Porsche Penske Motorsport managing director Jonathan Diuguid added that the issues meant that the German manufacturer’s factory team is “not sitting here with a nice fuzzy feeling about the race”.
Porsche revealed that on Friday afternoon it had met with representatives from the other LMDh manufacturers, IMSA, and Bosch Motorsport and Fortescue Zero (formerly WAE Technologies), which respectively produce the motor generator unit [MGU] and the high-voltage battery components of the spec hybrid system.
Kuratle explained that there is “a big push here at the track and the home bases [of Bosch and Fortescue] back in Europe” to try to overcome the problems.
Diuguid added: “We are doing everything on our side to make sure we understand the problem and what we can control, trying to work with the suppliers to get their input and feedback on what might be causing the issue, trying to tick as many boxes as we can.”
The manufacturers have not revealed how many occurrences of the HV issue there have been so far, but Diuguid stated that in Porsche’s case it was “more than one”.
The first appears to have been in the second session of the Roar last Friday when the #7 Porsche 963 LMDh stopped on track with Felipe Nasr at the wheel.
The customer 963s run by JDC-Miller MotorSports and Proton Competition are also understood to have run into HV issues during the Roar.
BMW is known to have experienced HV issues on both its Rahal-run cars, though it is unclear whether Acura, Cadillac and Lamborghini have been afflicted.
Diuguid revealed that the issues were “not always the same problem”.
“It hasn’t been tracked back to a certain batch, a certain production run or a certain set of conditions,” he said
Kuratle stressed that the finger of blame should not be pointed at the battery.

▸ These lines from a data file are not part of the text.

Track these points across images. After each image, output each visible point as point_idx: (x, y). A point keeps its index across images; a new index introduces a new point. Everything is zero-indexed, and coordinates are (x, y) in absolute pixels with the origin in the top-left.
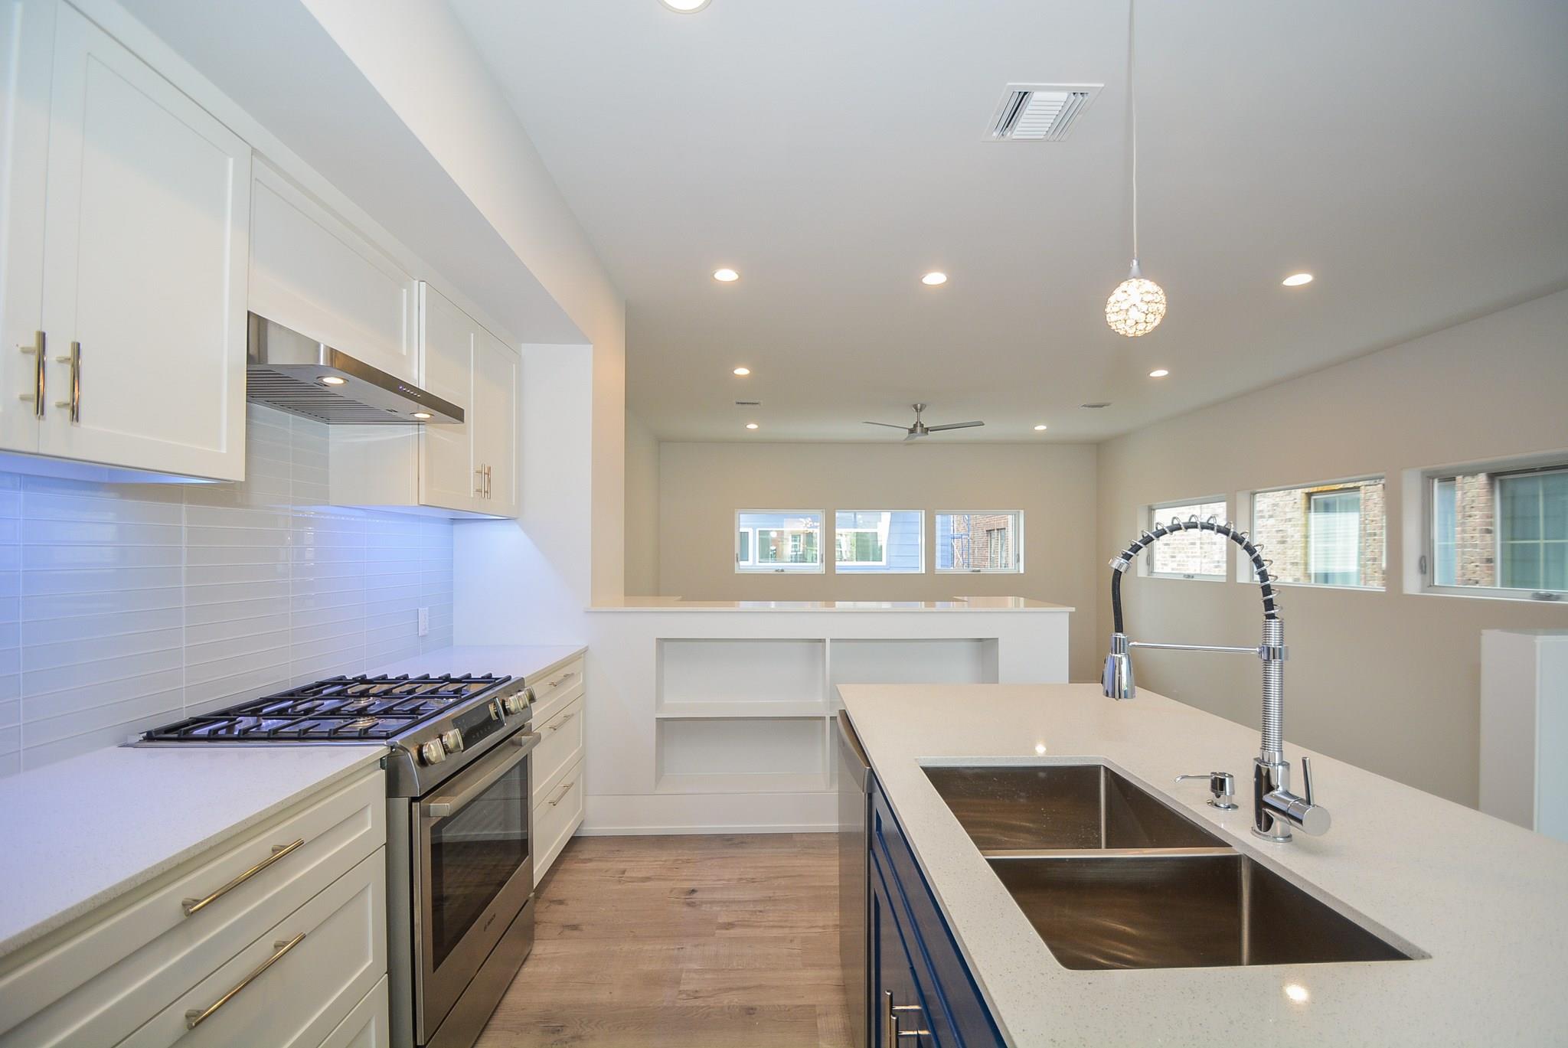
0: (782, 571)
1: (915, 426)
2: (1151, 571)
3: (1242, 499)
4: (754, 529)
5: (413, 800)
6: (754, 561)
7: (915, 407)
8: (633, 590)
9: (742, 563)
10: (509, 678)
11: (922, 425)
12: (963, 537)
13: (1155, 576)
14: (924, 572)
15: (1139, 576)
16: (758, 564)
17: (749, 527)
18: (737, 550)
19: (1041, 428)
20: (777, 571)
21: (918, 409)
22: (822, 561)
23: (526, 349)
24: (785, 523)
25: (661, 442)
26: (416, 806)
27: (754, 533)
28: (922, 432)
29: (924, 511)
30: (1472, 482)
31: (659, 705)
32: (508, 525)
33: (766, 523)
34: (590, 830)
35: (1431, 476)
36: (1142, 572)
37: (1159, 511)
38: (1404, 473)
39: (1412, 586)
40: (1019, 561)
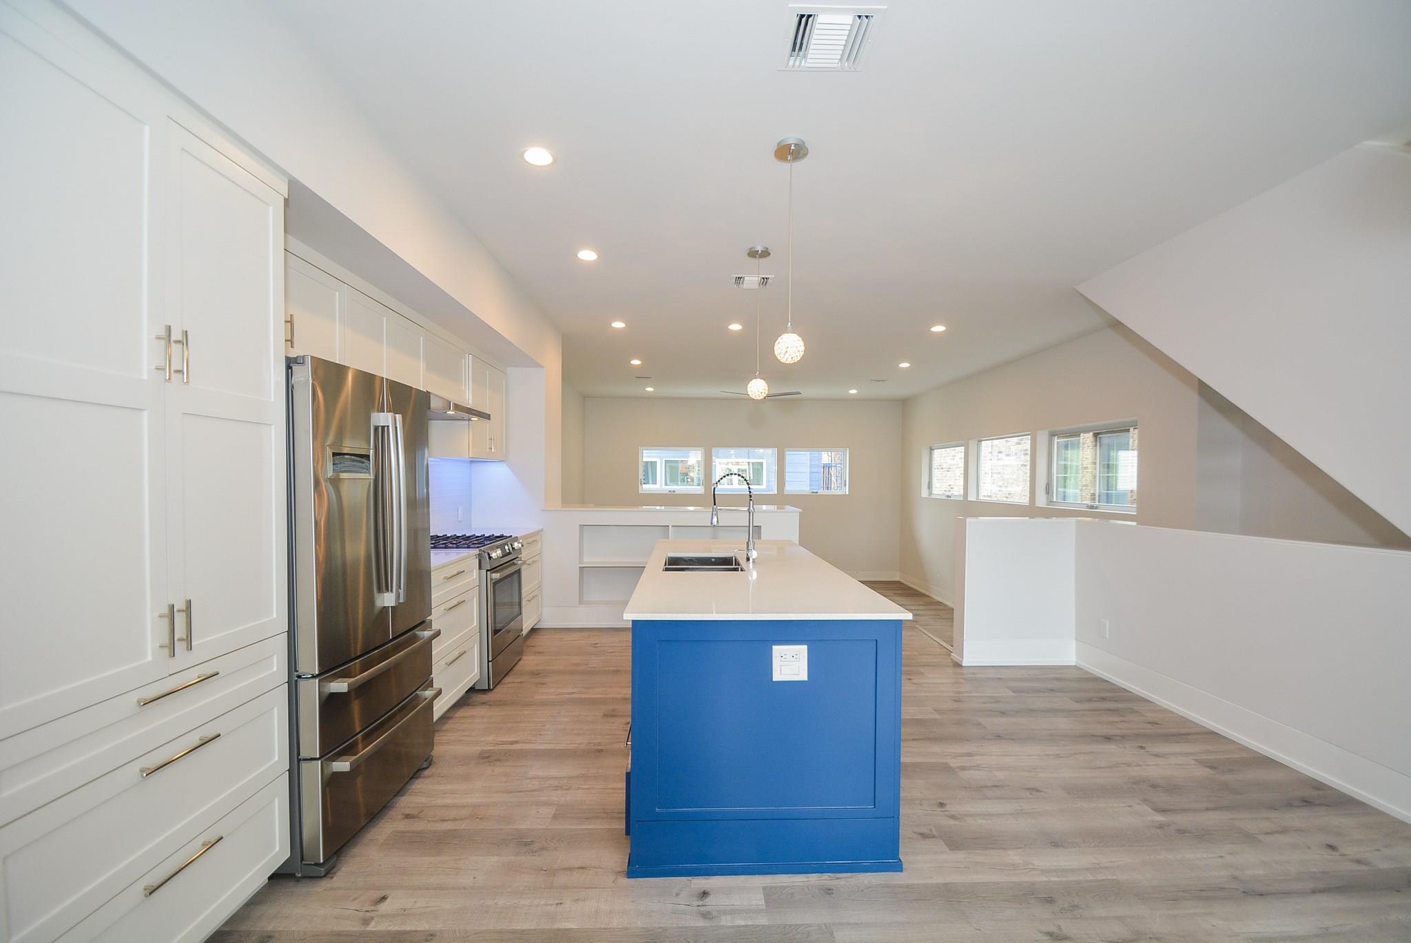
0: (674, 491)
2: (930, 494)
4: (661, 459)
5: (488, 570)
6: (661, 484)
8: (567, 500)
9: (644, 486)
10: (511, 536)
12: (838, 465)
13: (932, 496)
14: (777, 493)
15: (922, 495)
16: (664, 487)
17: (656, 457)
18: (641, 477)
19: (853, 392)
20: (670, 491)
22: (703, 485)
23: (509, 370)
24: (690, 454)
25: (585, 398)
26: (489, 573)
27: (661, 462)
29: (776, 450)
30: (1087, 438)
31: (581, 561)
32: (498, 465)
33: (673, 455)
34: (544, 624)
35: (1052, 435)
36: (925, 493)
37: (935, 451)
38: (1038, 432)
39: (1041, 501)
40: (845, 485)
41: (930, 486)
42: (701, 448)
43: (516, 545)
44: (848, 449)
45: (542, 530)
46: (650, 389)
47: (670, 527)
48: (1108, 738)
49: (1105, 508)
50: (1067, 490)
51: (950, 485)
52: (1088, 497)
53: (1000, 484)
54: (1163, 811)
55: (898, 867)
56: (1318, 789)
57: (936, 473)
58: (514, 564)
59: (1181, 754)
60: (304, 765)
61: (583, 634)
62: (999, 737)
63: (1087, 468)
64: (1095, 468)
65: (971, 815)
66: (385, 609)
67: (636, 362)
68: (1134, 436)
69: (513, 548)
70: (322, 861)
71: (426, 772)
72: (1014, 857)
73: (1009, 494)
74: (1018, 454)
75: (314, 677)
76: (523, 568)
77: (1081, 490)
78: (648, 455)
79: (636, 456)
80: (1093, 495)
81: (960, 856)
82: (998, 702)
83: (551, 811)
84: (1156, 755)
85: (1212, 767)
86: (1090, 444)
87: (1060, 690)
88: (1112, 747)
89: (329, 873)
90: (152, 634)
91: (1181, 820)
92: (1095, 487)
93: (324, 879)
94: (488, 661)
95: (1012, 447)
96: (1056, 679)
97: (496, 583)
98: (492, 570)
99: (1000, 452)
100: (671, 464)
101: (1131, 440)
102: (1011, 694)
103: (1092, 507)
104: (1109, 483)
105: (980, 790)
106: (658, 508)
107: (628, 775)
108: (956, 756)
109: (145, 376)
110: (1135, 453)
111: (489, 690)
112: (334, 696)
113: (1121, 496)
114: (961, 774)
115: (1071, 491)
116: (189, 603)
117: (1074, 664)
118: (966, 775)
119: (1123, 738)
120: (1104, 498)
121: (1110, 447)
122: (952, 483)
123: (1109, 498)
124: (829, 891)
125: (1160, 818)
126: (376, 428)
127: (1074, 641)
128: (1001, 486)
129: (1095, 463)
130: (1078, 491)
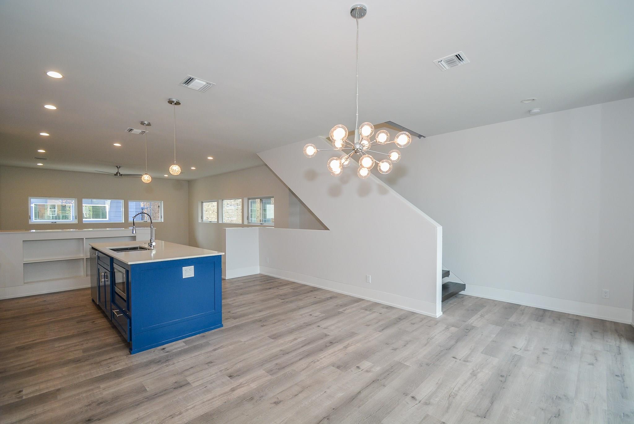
0: (55, 223)
1: (117, 173)
2: (202, 221)
3: (220, 201)
7: (117, 166)
11: (119, 173)
14: (124, 222)
19: (166, 176)
20: (52, 222)
21: (118, 168)
22: (76, 219)
28: (120, 175)
29: (123, 200)
30: (258, 200)
35: (249, 199)
36: (200, 221)
37: (204, 203)
38: (244, 198)
39: (246, 222)
40: (162, 218)
41: (202, 218)
42: (74, 199)
44: (163, 202)
46: (42, 164)
47: (85, 239)
48: (270, 288)
49: (265, 224)
50: (252, 219)
51: (207, 217)
52: (259, 221)
53: (228, 217)
54: (283, 299)
55: (222, 326)
56: (314, 288)
57: (204, 212)
59: (287, 288)
61: (30, 298)
62: (241, 294)
63: (258, 211)
64: (261, 211)
65: (238, 312)
67: (42, 151)
68: (273, 200)
72: (250, 316)
73: (232, 221)
74: (235, 205)
77: (257, 219)
80: (260, 220)
81: (237, 320)
82: (239, 286)
84: (281, 289)
85: (293, 289)
86: (259, 202)
87: (257, 280)
88: (271, 290)
91: (287, 300)
92: (261, 217)
95: (232, 202)
96: (255, 278)
99: (228, 204)
101: (271, 201)
102: (242, 284)
103: (262, 224)
104: (265, 216)
105: (239, 306)
106: (72, 230)
108: (230, 301)
110: (273, 206)
113: (269, 220)
114: (233, 305)
115: (253, 219)
117: (259, 273)
118: (234, 304)
119: (274, 287)
120: (264, 221)
121: (265, 204)
122: (208, 217)
123: (265, 221)
124: (204, 336)
125: (283, 301)
127: (259, 266)
128: (228, 218)
129: (261, 209)
130: (256, 219)
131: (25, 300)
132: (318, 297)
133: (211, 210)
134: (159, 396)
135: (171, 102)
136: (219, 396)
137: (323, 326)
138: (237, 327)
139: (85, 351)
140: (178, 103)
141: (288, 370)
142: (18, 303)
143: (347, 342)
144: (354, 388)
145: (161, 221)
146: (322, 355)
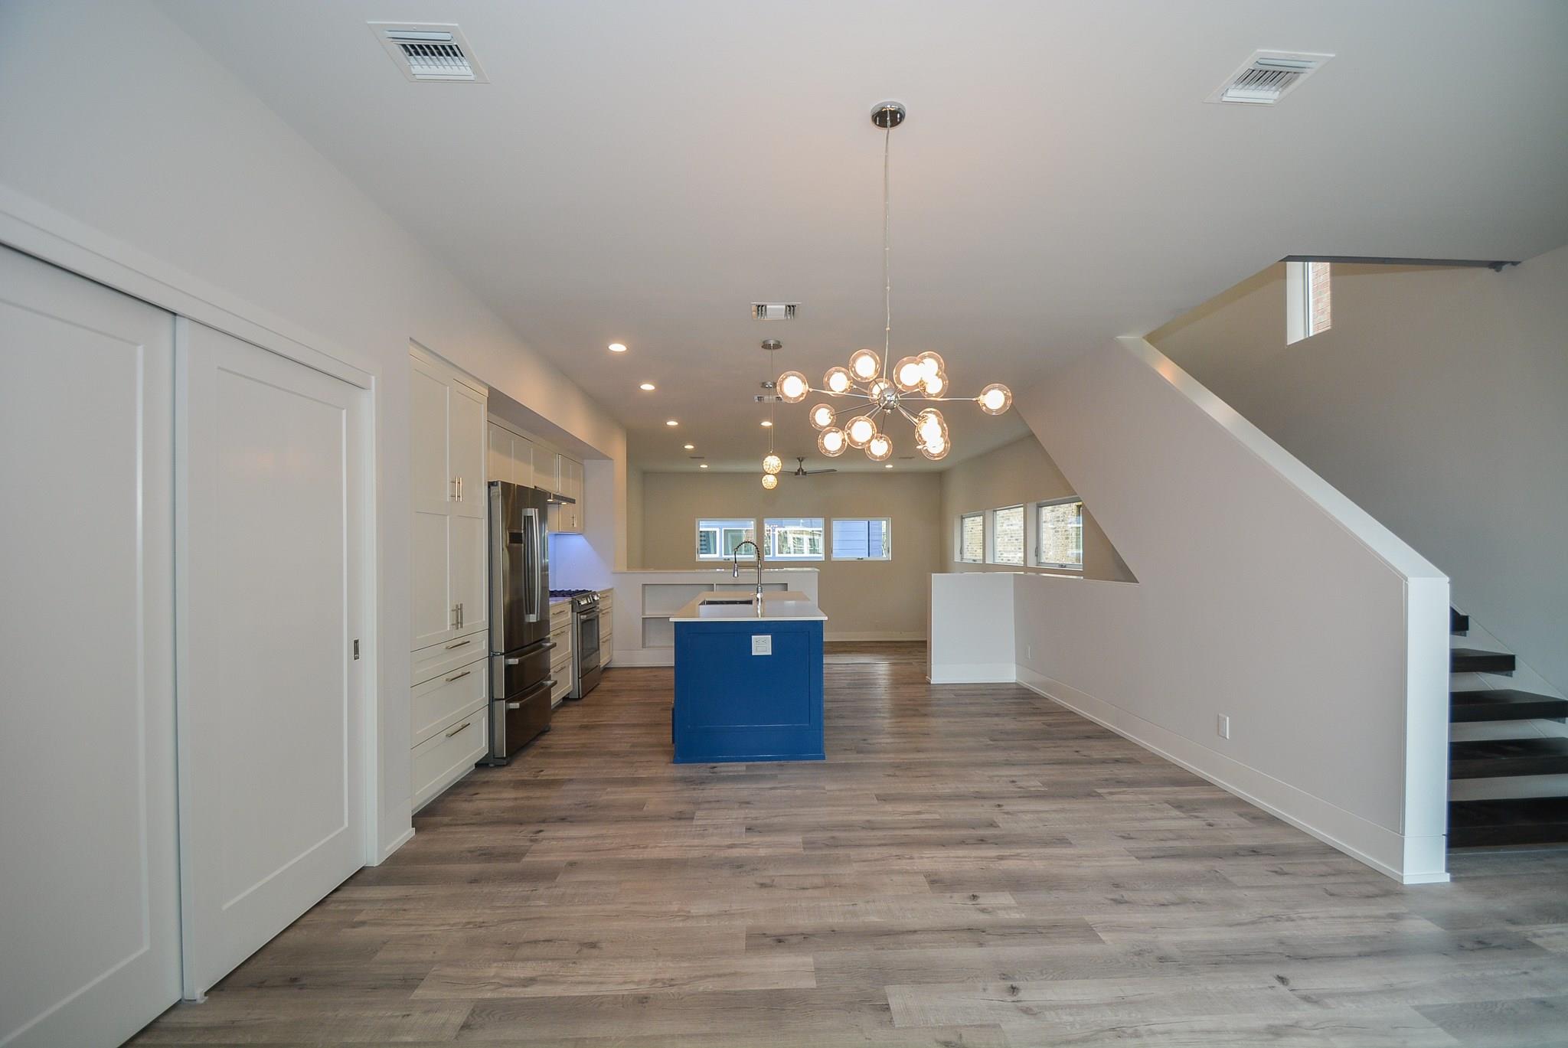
1: (799, 470)
2: (962, 559)
3: (989, 513)
4: (721, 529)
5: (577, 613)
7: (799, 459)
8: (632, 564)
9: (704, 555)
10: (592, 591)
11: (802, 470)
13: (964, 561)
14: (824, 560)
15: (955, 560)
17: (713, 527)
18: (698, 546)
19: (889, 467)
20: (724, 559)
21: (801, 460)
23: (586, 462)
24: (745, 524)
25: (645, 474)
26: (578, 615)
27: (721, 532)
29: (823, 519)
31: (643, 614)
32: (579, 537)
33: (732, 525)
34: (616, 664)
36: (957, 559)
37: (966, 519)
39: (1029, 562)
40: (888, 551)
41: (964, 552)
42: (754, 519)
43: (596, 598)
44: (891, 519)
45: (612, 589)
46: (704, 466)
49: (1070, 567)
51: (969, 551)
52: (1065, 558)
55: (823, 758)
57: (965, 539)
58: (594, 611)
60: (496, 703)
66: (530, 623)
67: (689, 447)
69: (594, 600)
70: (505, 755)
71: (548, 733)
75: (502, 654)
76: (600, 615)
78: (704, 526)
79: (693, 528)
83: (630, 744)
85: (1053, 725)
89: (508, 764)
90: (449, 618)
91: (1001, 743)
93: (506, 768)
94: (579, 678)
97: (584, 622)
98: (581, 613)
100: (733, 534)
105: (893, 734)
107: (673, 710)
108: (889, 723)
109: (448, 500)
111: (579, 699)
112: (511, 666)
114: (887, 729)
116: (461, 605)
117: (1014, 681)
122: (975, 550)
124: (782, 765)
126: (525, 517)
127: (1015, 665)
131: (639, 671)
132: (1085, 753)
133: (1007, 534)
134: (649, 820)
135: (766, 346)
136: (707, 846)
137: (1006, 808)
138: (846, 767)
139: (633, 746)
140: (777, 346)
141: (841, 852)
142: (629, 674)
143: (1019, 851)
144: (912, 921)
145: (887, 559)
146: (927, 853)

“It is difficult to define the battery, where does it start and where does it finish? It is an HV issue,” he explained.
It is unclear why the hybrid issues have arisen at this point because the components proved reliable in their second season of the GTP era in 2024.
Diuguid explained there have been no updates for the new season, but admitted that “there are small variances that are normal”.
“There are some new pieces, a [different] production batch,” he said.
IMSA has been contacted for a comment.